The queen who brought peace and prosperity with her wisdom.
Known for her wisdom and administrative skills, Ahilyabai had a humble beginning in a small village, near the Ahmednagar district of Maharashtra. She was born in Chondi to the village head, Mankoji Shinde, on May 31, 1725. Women did not go to school during that time, but her father himself educated her and taught her how to read and write.
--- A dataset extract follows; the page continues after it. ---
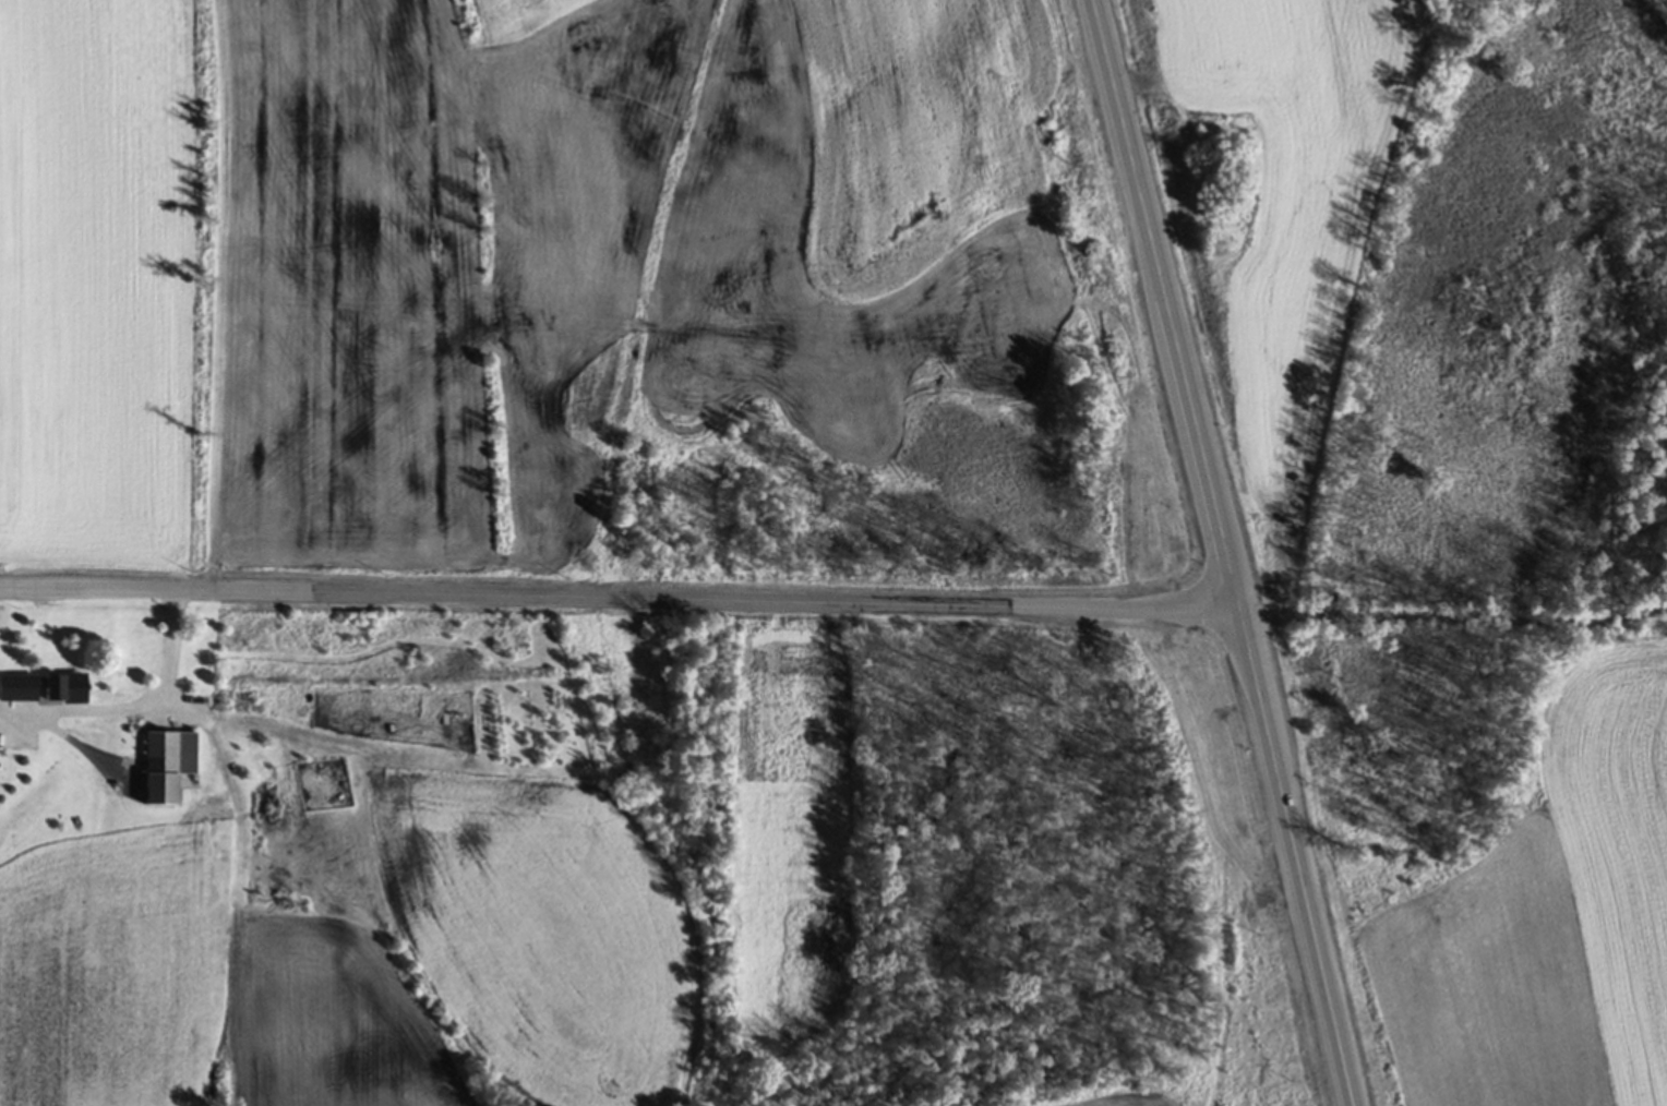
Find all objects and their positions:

So great was his liking for the girl, that Malhar Rao got Ahilyabai married to his son, Khanderao, at the age of eight, in 1733. Twelve years after the wedding, in the year 1745, Ahilyabai’s husband got killed during the siege of Kumbher fort. Grief stricken, it is said that Ahilyabai wanted to sacrifice herself by committing sati. But it was her father-in-law, Malhar Rao, who dissuaded her against it and instead, trained her in administrative and military matters.
She turned her capital city, Maheshwar, into a literary, musical, artistic and an industrial centre. She even established a textile industry there, which is now home to the famous Maheshwar saris. Rani Ahilyabai never observed purdah, held daily public audience and was accessible to anyone who needed her ear.
She built wells, tanks and rest houses across areas stretching from the Himalayas to pilgrimage centers in South India. She sponsored festivals and gave donations to build, repair and restore temples.
From Badrinath, Dwarka, Omkareshwar to Puri, Gaya, Rameswaram, every holy pilgrimage place in India had a contribution, in one way or another, from Ahilyabai Holkar.
The warrior queen passed away on August 13, 1795, at the age of 70. Centuries later, her legacy lives on in the form of the numerous temples and dharamshalas, and in the amount of public work she dedicated her life to.
She built hundreds of temples, more than 30 dharamshalas and garibkhanas, numerous ghats and wells, all for the welfare of people. Ahilyabai Holkar’s 28-year-reign, during the 18th century, is still cited as a model of benevolent and effective government.